L’administration judiciaire a pour but de permettre aux entreprises (dans la mesure du possible) de poursuivre leur activité. Cette procédure peut être ouverte en formulant une demande d’ordonnance d’administration auprès du tribunal ou en lui remettant des documents concernant la désignation d’un administrateur extrajudiciaire.

 

Company Voluntary Arrangement (CVA)

La procédure de CVA repose sur un accord informel, mais contraignant, entre une société et ses créanciers non garantis, qui lui permet de renégocier ses créances. Cette procédure peut compléter ou se substituer à d’autres procédures d’insolvabilité, telles que l’administration judiciaire ou la liquidation. Elle donne lieu à un plan de restructuration qui nécessite le soutien des créanciers opposants.

 

Plan d’arrangement avec les créanciers

Le Creditor’s Scheme of Arrangement est un compromis autorisé par le juge entre la société débitrice et l’ensemble de ses créanciers, quel que soit leur rang, visant à réorganiser ou rééchelonner ses créances. Il ne s’agit pas d’une procédure d’insolvabilité et l’action des créanciers n’est pas suspendue.
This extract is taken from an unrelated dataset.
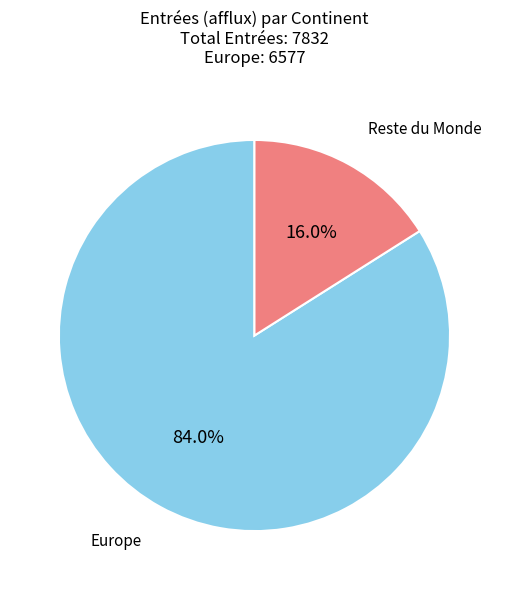

Count the number of slices in the pie.

2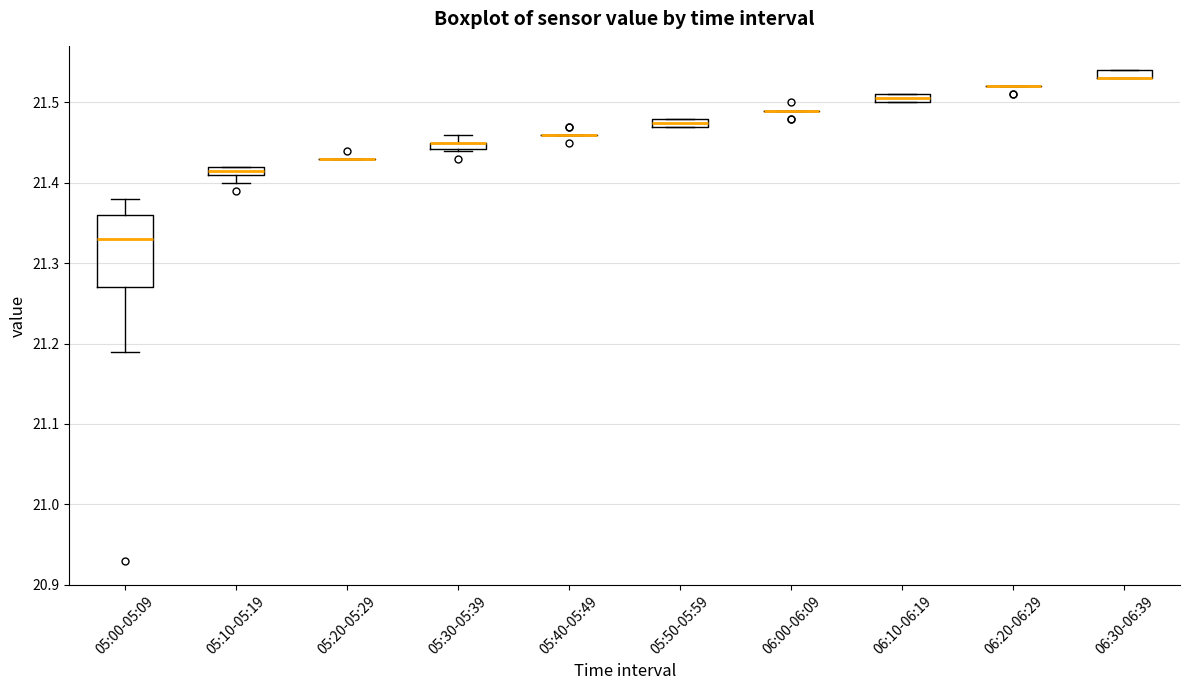

Comparing the boxes themselves (not the whiskers), which one is the tallest?

05:00-05:09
Sa mise en œuvre peut toutefois intervenir parallèlement à une procédure d’insolvabilité (administration judiciaire ou liquidation). Elle peut également être mise en œuvre indépendamment par la société débitrice elle-même.

 

Mise sous séquestre

Il existe trois types de séquestres. Le premier type dispose de compétences statutaires. Le deuxième type de séquestre est désigné aux termes d’une charge spécifique ou d’un acte de fiducie-sûreté. Le troisième type de séquestre est un administrateur désigné aux termes d’une sûreté flottante grevant tout, ou une grande partie, des biens de la société débitrice.

 

Liquidation judiciaire

Une société peut volontairement entrer en liquidation ou y être contrainte juridiquement. Dans le cas de la liquidation volontaire, il peut s’agir d’une members’ voluntary liquidation (la société est solvable) ou d’une creditors’ voluntary liquidation (la société est insolvable). Ces deux procédures sont ouvertes à la demande du débiteur suite à une résolution adoptée lors d’une assemblée des actionnaires. La société débitrice cesse son activité et un liquidateur saisit ses actifs et distribue les bénéfices aux créanciers afin de rembourser les dettes de la société, dans la mesure du possible.